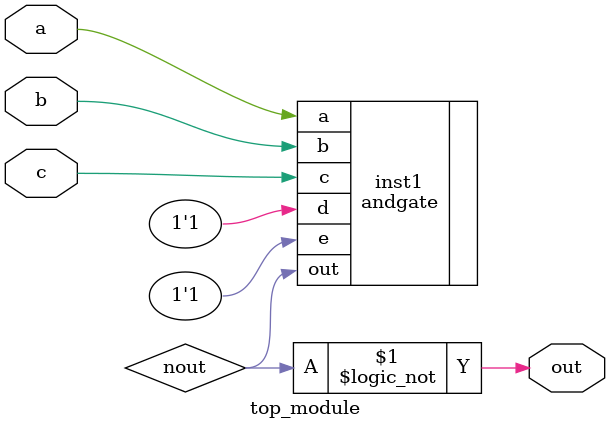
<source format=v>
/*
This three-input NAND gate doesn't work. Fix the bug(s).


module top_module (input a, input b, input c, output out);//

    andgate inst1 ( a, b, c, out );

endmodule

You must use the provided 5-input AND gate:

module andgate ( output out, input a, input b, input c, input d, input e );
*/


module top_module (input a, input b, input c, output out);//

    wire nout;
    andgate inst1 ( .out(nout), .a(a), .b(b), .c(c), .d(1'd1), .e(1'd1)); 

    assign out = !nout;

endmodule
</source>
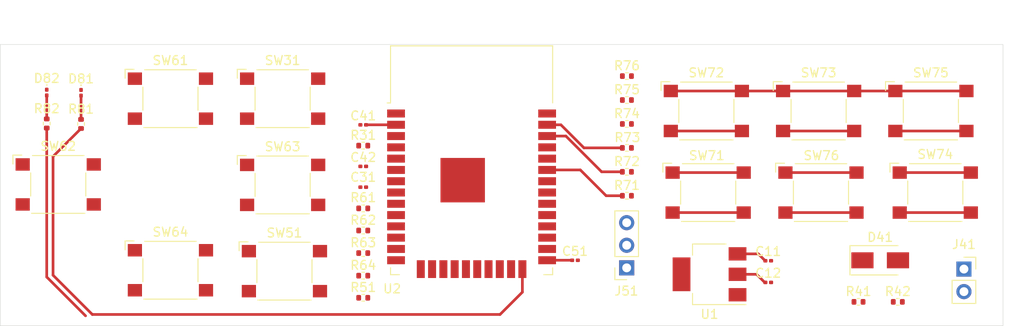
<source format=kicad_pcb>
(kicad_pcb (version 20211014) (generator pcbnew)

  (general
    (thickness 1.6)
  )

  (paper "A4")
  (layers
    (0 "F.Cu" signal)
    (31 "B.Cu" signal)
    (32 "B.Adhes" user "B.Adhesive")
    (33 "F.Adhes" user "F.Adhesive")
    (34 "B.Paste" user)
    (35 "F.Paste" user)
    (36 "B.SilkS" user "B.Silkscreen")
    (37 "F.SilkS" user "F.Silkscreen")
    (38 "B.Mask" user)
    (39 "F.Mask" user)
    (40 "Dwgs.User" user "User.Drawings")
    (41 "Cmts.User" user "User.Comments")
    (42 "Eco1.User" user "User.Eco1")
    (43 "Eco2.User" user "User.Eco2")
    (44 "Edge.Cuts" user)
    (45 "Margin" user)
    (46 "B.CrtYd" user "B.Courtyard")
    (47 "F.CrtYd" user "F.Courtyard")
    (48 "B.Fab" user)
    (49 "F.Fab" user)
    (50 "User.1" user)
    (51 "User.2" user)
    (52 "User.3" user)
    (53 "User.4" user)
    (54 "User.5" user)
    (55 "User.6" user)
    (56 "User.7" user)
    (57 "User.8" user)
    (58 "User.9" user)
  )

  (setup
    (stackup
      (layer "F.SilkS" (type "Top Silk Screen"))
      (layer "F.Paste" (type "Top Solder Paste"))
      (layer "F.Mask" (type "Top Solder Mask") (thickness 0.01))
      (layer "F.Cu" (type "copper") (thickness 0.035))
      (layer "dielectric 1" (type "core") (thickness 1.51) (material "FR4") (epsilon_r 4.5) (loss_tangent 0.02))
      (layer "B.Cu" (type "copper") (thickness 0.035))
      (layer "B.Mask" (type "Bottom Solder Mask") (thickness 0.01))
      (layer "B.Paste" (type "Bottom Solder Paste"))
      (layer "B.SilkS" (type "Bottom Silk Screen"))
      (copper_finish "None")
      (dielectric_constraints no)
    )
    (pad_to_mask_clearance 0)
    (pcbplotparams
      (layerselection 0x00010fc_ffffffff)
      (disableapertmacros false)
      (usegerberextensions false)
      (usegerberattributes true)
      (usegerberadvancedattributes true)
      (creategerberjobfile true)
      (svguseinch false)
      (svgprecision 6)
      (excludeedgelayer true)
      (plotframeref false)
      (viasonmask false)
      (mode 1)
      (useauxorigin false)
      (hpglpennumber 1)
      (hpglpenspeed 20)
      (hpglpendiameter 15.000000)
      (dxfpolygonmode true)
      (dxfimperialunits true)
      (dxfusepcbnewfont true)
      (psnegative false)
      (psa4output false)
      (plotreference true)
      (plotvalue true)
      (plotinvisibletext false)
      (sketchpadsonfab false)
      (subtractmaskfromsilk false)
      (outputformat 1)
      (mirror false)
      (drillshape 1)
      (scaleselection 1)
      (outputdirectory "")
    )
  )

  (net 0 "")
  (net 1 "LED2")
  (net 2 "Net-(D82-Pad2)")
  (net 3 "LED1")
  (net 4 "Net-(D81-Pad2)")
  (net 5 "LT")
  (net 6 "GND")
  (net 7 "L2")
  (net 8 "L1")
  (net 9 "RT")
  (net 10 "R2")
  (net 11 "R1")
  (net 12 "3.3V")
  (net 13 "EN")
  (net 14 "BOOT")
  (net 15 "F")
  (net 16 "B")
  (net 17 "L")
  (net 18 "R")
  (net 19 "unconnected-(U2-Pad4)")
  (net 20 "unconnected-(U2-Pad5)")
  (net 21 "unconnected-(U2-Pad6)")
  (net 22 "unconnected-(U2-Pad7)")
  (net 23 "B+")
  (net 24 "unconnected-(U2-Pad9)")
  (net 25 "L3")
  (net 26 "unconnected-(U2-Pad13)")
  (net 27 "unconnected-(U2-Pad14)")
  (net 28 "unconnected-(U2-Pad16)")
  (net 29 "unconnected-(U2-Pad17)")
  (net 30 "unconnected-(U2-Pad18)")
  (net 31 "unconnected-(U2-Pad19)")
  (net 32 "unconnected-(U2-Pad20)")
  (net 33 "unconnected-(U2-Pad21)")
  (net 34 "unconnected-(U2-Pad22)")
  (net 35 "unconnected-(U2-Pad23)")
  (net 36 "unconnected-(U2-Pad26)")
  (net 37 "unconnected-(U2-Pad29)")
  (net 38 "unconnected-(U2-Pad32)")
  (net 39 "RX")
  (net 40 "TX")
  (net 41 "VIN")
  (net 42 "BMS")

  (footprint "Resistor_SMD:R_0402_1005Metric" (layer "F.Cu") (at 146.7104 68.7324))

  (footprint "Button_Switch_SMD:SW_SPST_Omron_B3FS-100xP" (layer "F.Cu") (at 108.1786 85.2932))

  (footprint "Resistor_SMD:R_0402_1005Metric" (layer "F.Cu") (at 117.0432 78.232 180))

  (footprint "Button_Switch_SMD:SW_SPST_Omron_B3FS-100xP" (layer "F.Cu") (at 155.6512 67.274))

  (footprint "LED_SMD:LED_0201_0603Metric" (layer "F.Cu") (at 81.4324 65.2007 -90))

  (footprint "Capacitor_SMD:C_0201_0603Metric" (layer "F.Cu") (at 117.0432 75.8444))

  (footprint "Capacitor_SMD:C_0201_0603Metric" (layer "F.Cu") (at 162.6108 84.1248))

  (footprint "Capacitor_SMD:C_0201_0603Metric" (layer "F.Cu") (at 140.8684 84.074 180))

  (footprint "Button_Switch_SMD:SW_SPST_Omron_B3FS-100xP" (layer "F.Cu") (at 181.4068 76.454))

  (footprint "Capacitor_SMD:C_0201_0603Metric" (layer "F.Cu") (at 162.6108 86.5632))

  (footprint "Button_Switch_SMD:SW_SPST_Omron_B3FS-100xP" (layer "F.Cu") (at 95.3516 65.8876))

  (footprint "RF_Module:ESP32-WROOM-32" (layer "F.Cu") (at 129.2352 75.8112))

  (footprint "Resistor_SMD:R_0402_1005Metric" (layer "F.Cu") (at 146.7104 71.4248))

  (footprint "Resistor_SMD:R_0402_1005Metric" (layer "F.Cu") (at 85.2932 68.7324 90))

  (footprint "Button_Switch_SMD:SW_SPST_Omron_B3FS-100xP" (layer "F.Cu") (at 155.8544 76.454))

  (footprint "Diode_SMD:D_SMA" (layer "F.Cu") (at 175.2092 84.074))

  (footprint "Resistor_SMD:R_0402_1005Metric" (layer "F.Cu") (at 117.0432 80.7212 180))

  (footprint "Resistor_SMD:R_0402_1005Metric" (layer "F.Cu") (at 146.7104 66.04))

  (footprint "Resistor_SMD:R_0402_1005Metric" (layer "F.Cu") (at 117.0432 71.1708))

  (footprint "Package_TO_SOT_SMD:SOT-223-3_TabPin2" (layer "F.Cu") (at 156.0068 85.6488 180))

  (footprint "Connector_PinSocket_2.54mm:PinSocket_1x03_P2.54mm_Vertical" (layer "F.Cu") (at 146.6854 84.9226 180))

  (footprint "Capacitor_SMD:C_0201_0603Metric" (layer "F.Cu") (at 117.0432 68.834 180))

  (footprint "Button_Switch_SMD:SW_SPST_Omron_B3FS-100xP" (layer "F.Cu") (at 180.912 67.274))

  (footprint "Button_Switch_SMD:SW_SPST_Omron_B3FS-100xP" (layer "F.Cu") (at 107.9754 65.8876))

  (footprint "Resistor_SMD:R_0402_1005Metric" (layer "F.Cu") (at 146.7104 63.3476))

  (footprint "Resistor_SMD:R_0402_1005Metric" (layer "F.Cu") (at 117.0432 85.8012 180))

  (footprint "Resistor_SMD:R_0402_1005Metric" (layer "F.Cu") (at 172.7708 88.7476))

  (footprint "Resistor_SMD:R_0402_1005Metric" (layer "F.Cu") (at 177.1904 88.7476))

  (footprint "Connector_PinSocket_2.54mm:PinSocket_1x02_P2.54mm_Vertical" (layer "F.Cu") (at 184.6322 85.0592))

  (footprint "Resistor_SMD:R_0402_1005Metric" (layer "F.Cu") (at 146.7104 76.8096))

  (footprint "Resistor_SMD:R_0402_1005Metric" (layer "F.Cu") (at 146.7104 74.1172))

  (footprint "Resistor_SMD:R_0402_1005Metric" (layer "F.Cu") (at 117.0432 88.2904))

  (footprint "Button_Switch_SMD:SW_SPST_Omron_B3FS-100xP" (layer "F.Cu") (at 168.2816 67.274))

  (footprint "Resistor_SMD:R_0402_1005Metric" (layer "F.Cu") (at 117.0432 83.2612 180))

  (footprint "Resistor_SMD:R_0402_1005Metric" (layer "F.Cu") (at 81.4324 68.6816 90))

  (footprint "LED_SMD:LED_0201_0603Metric" (layer "F.Cu") (at 85.2932 65.2272 -90))

  (footprint "Button_Switch_SMD:SW_SPST_Omron_B3FS-100xP" (layer "F.Cu") (at 82.7278 75.5396))

  (footprint "Button_Switch_SMD:SW_SPST_Omron_B3FS-100xP" (layer "F.Cu") (at 107.9754 75.5904))

  (footprint "Button_Switch_SMD:SW_SPST_Omron_B3FS-100xP" (layer "F.Cu") (at 168.5456 76.454))

  (footprint "Button_Switch_SMD:SW_SPST_Omron_B3FS-100xP" (layer "F.Cu") (at 95.3516 85.1916))

  (footprint "Capacitor_SMD:C_0201_0603Metric" (layer "F.Cu") (at 117.0432 73.5076))

  (gr_rect (start 76.2 59.7916) (end 189.0268 91.44) (layer "Edge.Cuts") (width 0.05) (fill none) (tstamp f9d8561d-7a0a-4f2c-8b80-14244609fb4c))

  (segment (start 81.4324 69.1916) (end 81.4324 85.9536) (width 0.3) (layer "F.Cu") (net 1) (tstamp 65d45f57-d3aa-47de-9a69-c60d1b13e047))
  (segment (start 81.4324 85.9536) (end 85.8012 90.3224) (width 0.3) (layer "F.Cu") (net 1) (tstamp db72e5f1-7d37-418e-a10f-6ee64a5008f9))
  (segment (start 81.4324 65.5207) (end 81.4324 68.1716) (width 0.3) (layer "F.Cu") (net 2) (tstamp bbf9a308-6b55-4268-af8a-98cfb339e451))
  (segment (start 85.2932 69.2424) (end 82.1436 72.392) (width 0.3) (layer "F.Cu") (net 3) (tstamp 3eabd03b-be52-4443-8d1f-3f71b1bd6854))
  (segment (start 132.4356 90.17) (end 134.9502 87.6554) (width 0.3) (layer "F.Cu") (net 3) (tstamp b7b575ae-e552-4b30-98a5-d8249675c069))
  (segment (start 82.1436 72.392) (end 82.1436 85.7504) (width 0.3) (layer "F.Cu") (net 3) (tstamp b8b6017c-bda5-4f6d-a507-593883dd5b5b))
  (segment (start 134.9502 87.6554) (end 134.9502 85.0662) (width 0.3) (layer "F.Cu") (net 3) (tstamp c70ca805-9c58-4271-98ac-4005c465e41a))
  (segment (start 86.5632 90.17) (end 132.4356 90.17) (width 0.3) (layer "F.Cu") (net 3) (tstamp c8cfeb57-b241-4147-8088-80960312105c))
  (segment (start 82.1436 85.7504) (end 86.5632 90.17) (width 0.3) (layer "F.Cu") (net 3) (tstamp cc2c4369-0bbc-4497-a614-65935b4c96c1))
  (segment (start 85.2932 68.2224) (end 85.2932 65.5472) (width 0.3) (layer "F.Cu") (net 4) (tstamp c220eeee-b033-4702-b9e1-e59bb8e1e565))
  (segment (start 164.5456 78.704) (end 172.5456 78.704) (width 0.3) (layer "F.Cu") (net 5) (tstamp f502501e-72e4-46bc-bdd3-ae157386db4d))
  (segment (start 176.912 69.524) (end 184.912 69.524) (width 0.3) (layer "F.Cu") (net 7) (tstamp caccefaf-d047-4367-a6af-69c24347d83a))
  (segment (start 177.4068 78.704) (end 185.4068 78.704) (width 0.3) (layer "F.Cu") (net 8) (tstamp 5c7a6e4e-da53-4f0e-a255-18251d90f4b9))
  (segment (start 141.880306 71.4248) (end 146.2004 71.4248) (width 0.3) (layer "F.Cu") (net 9) (tstamp 1cbc79cb-349c-4cad-a00d-82aefc5a6218))
  (segment (start 139.281706 68.8262) (end 141.880306 71.4248) (width 0.3) (layer "F.Cu") (net 9) (tstamp 7be8e8a4-9bf7-4e29-8257-feb7df7a2270))
  (segment (start 172.2816 69.524) (end 164.2816 69.524) (width 0.3) (layer "F.Cu") (net 9) (tstamp b0582e91-ce28-4917-8a3c-d811c9d31801))
  (segment (start 137.7352 68.8262) (end 139.281706 68.8262) (width 0.3) (layer "F.Cu") (net 9) (tstamp f42f1978-b545-4b24-83c4-291ae7089b63))
  (segment (start 137.7352 70.0962) (end 139.8446 70.0962) (width 0.3) (layer "F.Cu") (net 10) (tstamp 25ce9adb-70fd-4bb6-ba54-8b88324c067a))
  (segment (start 139.8446 70.0962) (end 143.8656 74.1172) (width 0.3) (layer "F.Cu") (net 10) (tstamp a983d760-bf18-42bb-bd79-0d93d49a4f1d))
  (segment (start 143.8656 74.1172) (end 146.2004 74.1172) (width 0.3) (layer "F.Cu") (net 10) (tstamp da4e7d4c-34fd-4306-a506-b9840e17cd70))
  (segment (start 159.6512 69.524) (end 151.6512 69.524) (width 0.3) (layer "F.Cu") (net 10) (tstamp f0ed9c8d-e053-4057-81c2-1c5ab6d29101))
  (segment (start 144.3736 76.8096) (end 146.2004 76.8096) (width 0.3) (layer "F.Cu") (net 11) (tstamp 1e94811c-a225-4522-b91e-ce438e946ebc))
  (segment (start 151.8544 78.704) (end 159.8544 78.704) (width 0.3) (layer "F.Cu") (net 11) (tstamp 2108b02f-6a9b-4a6b-99c5-155999ee94cb))
  (segment (start 137.7352 73.9062) (end 141.4702 73.9062) (width 0.3) (layer "F.Cu") (net 11) (tstamp 6571c19a-b7b4-4b01-a6b9-81a416bbc0d3))
  (segment (start 141.4702 73.9062) (end 144.3736 76.8096) (width 0.3) (layer "F.Cu") (net 11) (tstamp c747d126-e66b-404a-81cd-fc7fd82553a7))
  (segment (start 176.912 65.024) (end 172.2816 65.024) (width 0.3) (layer "F.Cu") (net 12) (tstamp 2aec6c6e-e9e1-47cd-a7f0-6dbb6500d691))
  (segment (start 151.6512 65.024) (end 159.6512 65.024) (width 0.3) (layer "F.Cu") (net 12) (tstamp 2dcd1782-af55-4653-b87e-dfd05a2a58a6))
  (segment (start 164.5456 74.204) (end 172.5456 74.204) (width 0.3) (layer "F.Cu") (net 12) (tstamp 6f59b91b-4fb8-405c-9d8e-6e39d1cbbae9))
  (segment (start 117.3124 68.834) (end 117.3202 68.8262) (width 0.3) (layer "F.Cu") (net 12) (tstamp 7078caa6-5454-475c-8aca-96c6b94358e8))
  (segment (start 161.3052 85.6488) (end 159.1568 85.6488) (width 0.3) (layer "F.Cu") (net 12) (tstamp 7574eae2-8cf2-4bf6-8e95-23e82590dcbf))
  (segment (start 162.2044 86.548) (end 161.3052 85.6488) (width 0.3) (layer "F.Cu") (net 12) (tstamp 775b0626-432b-4a9c-a928-505b41bc86f8))
  (segment (start 164.2816 65.024) (end 159.6512 65.024) (width 0.3) (layer "F.Cu") (net 12) (tstamp 8002b2c1-a631-4201-945b-94adbf6a70a7))
  (segment (start 159.8544 74.204) (end 151.8544 74.204) (width 0.3) (layer "F.Cu") (net 12) (tstamp 9bec9414-ab05-4508-802f-c7d2bf52bd46))
  (segment (start 164.2816 65.024) (end 172.2816 65.024) (width 0.3) (layer "F.Cu") (net 12) (tstamp 9c9ffa0b-cbf6-48db-8eef-5cc9c83a6f38))
  (segment (start 176.912 65.024) (end 184.912 65.024) (width 0.3) (layer "F.Cu") (net 12) (tstamp cefeb5d5-389f-4c9e-8e6c-fb1fb307e3dd))
  (segment (start 177.4068 74.204) (end 185.4068 74.204) (width 0.3) (layer "F.Cu") (net 12) (tstamp f68969da-b2f8-45fb-9512-e526c87d6f1c))
  (segment (start 117.3202 68.8262) (end 120.7352 68.8262) (width 0.3) (layer "F.Cu") (net 12) (tstamp fa43115d-da73-443b-91a3-69ae335b09a7))
  (segment (start 137.7352 84.0662) (end 140.5406 84.0662) (width 0.3) (layer "F.Cu") (net 14) (tstamp 0c46ef72-9c9e-4ba0-9d91-7b1ad50cd2bc))
  (segment (start 140.5406 84.0662) (end 140.5484 84.074) (width 0.3) (layer "F.Cu") (net 14) (tstamp eb820353-0d6b-428f-b73f-c9e948c07a88))
  (segment (start 138.519706 71.3662) (end 137.7352 71.3662) (width 0.3) (layer "F.Cu") (net 40) (tstamp a20c12a3-0214-4542-9668-52c12c97e32a))
  (segment (start 161.4944 83.3488) (end 162.2044 84.0588) (width 0.3) (layer "F.Cu") (net 41) (tstamp 1ffbeedb-fdb6-4c3a-9116-616ecab5ca91))
  (segment (start 159.1568 83.3488) (end 161.4944 83.3488) (width 0.3) (layer "F.Cu") (net 41) (tstamp 2bc8398f-9e71-4edc-b6d8-ba2fe6ca5be6))

)

</source>
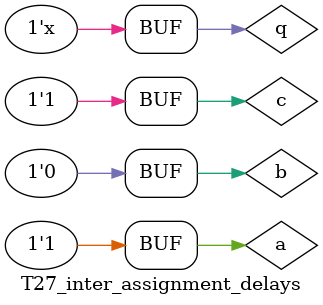
<source format=v>

/*
delay statement has delay value on the LHS of the assignment operator. This indicates that the statement itself is executed after
the delay expires, and is the most commonly using form of delay control.
*/
module T27_inter_assignment_delays;

    reg a, b, c, q;

    initial begin
        $monitor("[%0t] a=%0b b=%0b c=%0b q=%0b", $time, a, b, c, q);

        // Initialize all signals to 0 at time 0
        a <= 0; 
        b <= 0;
        c <= 0;
        q <= 0;

        // Inter-assignment delay: Wait for #5 time units
        // and then assign a and c to 1. Note that 'a' and 'c'
        // gets updated at the end of current timestep
        #5 a <= 1;
        c <= 1;

        // Inter-assignment delay: Wait for #5 time units
        // and then assign 'q' with whatever value RHS gets
        // evaluated to
        #5 q <= a & b | c;

        #20;    
    end
endmodule
</source>
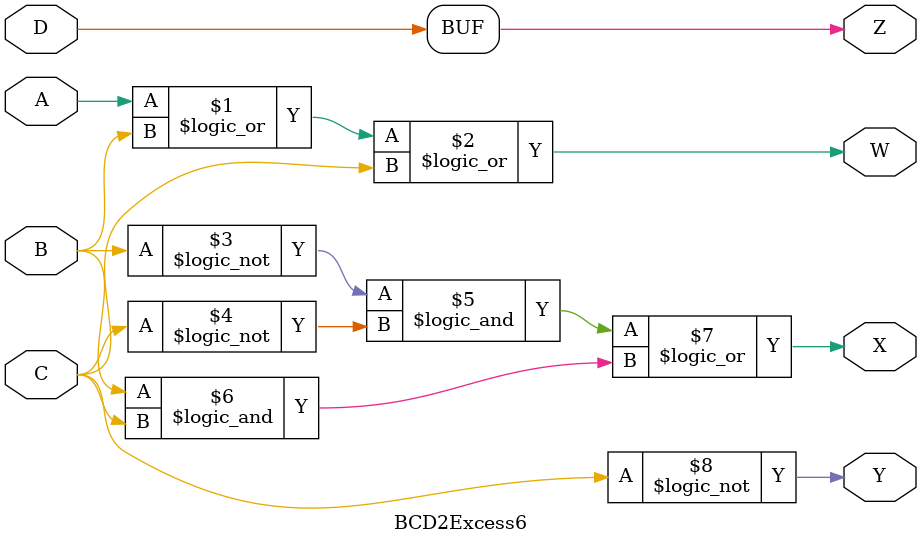
<source format=v>
module BCD2Excess6(W,X,Y,Z,A,B,C,D);
	output W,X,Y,Z;
	input A,B,C,D;
	
	assign W=(A||B||C),
		   X=(((!B)&&(!C))||(B&&C)),
		   Y=(!C),
		   Z=(D);
endmodule

</source>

▸ **TASK DIRECTIONS**: Could you restate, word for word, the lines above from the one with "(pad_to_mask_clearance 0)" to the one with "(useauxorigin false)", both included?

▸ **ANSWER AREA**:
    (pad_to_mask_clearance 0)
    (pcbplotparams
      (layerselection 0x00010fc_ffffffff)
      (disableapertmacros false)
      (usegerberextensions false)
      (usegerberattributes true)
      (usegerberadvancedattributes true)
      (creategerberjobfile true)
      (svguseinch false)
      (svgprecision 6)
      (excludeedgelayer true)
      (plotframeref false)
      (viasonmask false)
      (mode 1)
      (useauxorigin false)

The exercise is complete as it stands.